The Wonderful, Evil Print-On-Demand Book Machine Arrives in Manhattan
Are there organizations we love more than local bookstore McNally Jackson? Maybe NARAL, or the SLA. So when we question the introduction of a Espresso Book Machine there, we do it with love. The EBM, the brainchild of Jason Epstein (AKA Mr. Judith Miller, among many other achievements), carries, in its current incarnation, about 3 million titles — trade books and out-of-copyright books. That’s not bad! The New York City Public Library systems has more than 20 million books, but, you know, with them, you don’t get to keep the books forever. Google Books, a main supplier to the EBM, has about 15 million titles; those are not all completely available books, as they’re not all in the public domain. (And yes, according to Google, there are only 130 million books out there anyway, give or take.) So there are real benefits to having one of this machines around; this is why the Library of Alexandria (motto: only 2060 years since our last destruction!) has three of them, although most of us get our out-of-copyright books for free on our electronic devices now, you know, but I guess we can pretend that’s not happening.
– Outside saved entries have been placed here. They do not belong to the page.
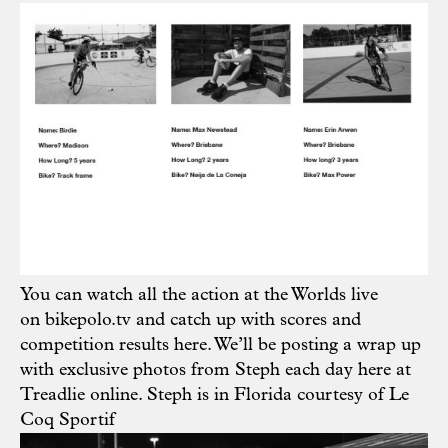
You can watch all the action at the Worlds live
on
bikepolo.tv
and catch up with scores and
competition results
here
. We’ll be posting a wrap up
with exclusive photos from Steph each day here at
Treadlie online. Steph is in Florida courtesy of
Le
Coq Sportif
What’s most interesting is that the EBM is also an extremely regressive revolutionary implement.
While its nearly $100,000 price tag is reasonable — I mean, the thing prints books! In minutes! — and its $600 monthly “support and maintenance” fee is… semi-reasonable, what’s less reasonable is that for every book it prints, the Book Machine kicks back to its owners, OnDemandBooks, $1.50 a book or 10% of the cover price, “whichever is greater.” Aww, look! The book printing machine thinks it’s a distribution network! Sure, historically, printers charge per book too. But they didn’t make you buy the printing press first.
All this being said, it seems unlikely that McNally Jackson would be paying full retail price; OnDemand’s offices are literally around the corner, and this kind of attention is good for them. Plus, OnDemand realizes that McNally Jackson also services writers, and a real benefit of having a machine right there on the edge of NoLIta is a stream of people willing to pay for self-publishing. The future! As you see in the video above, bookstores are also slowly becoming publishers. The second book published, via their new EBM-only imprint, at Village Books, in Bellingham, Washington? Village Books’ Guide to Self-Publishing. At least it retails for just $7.95.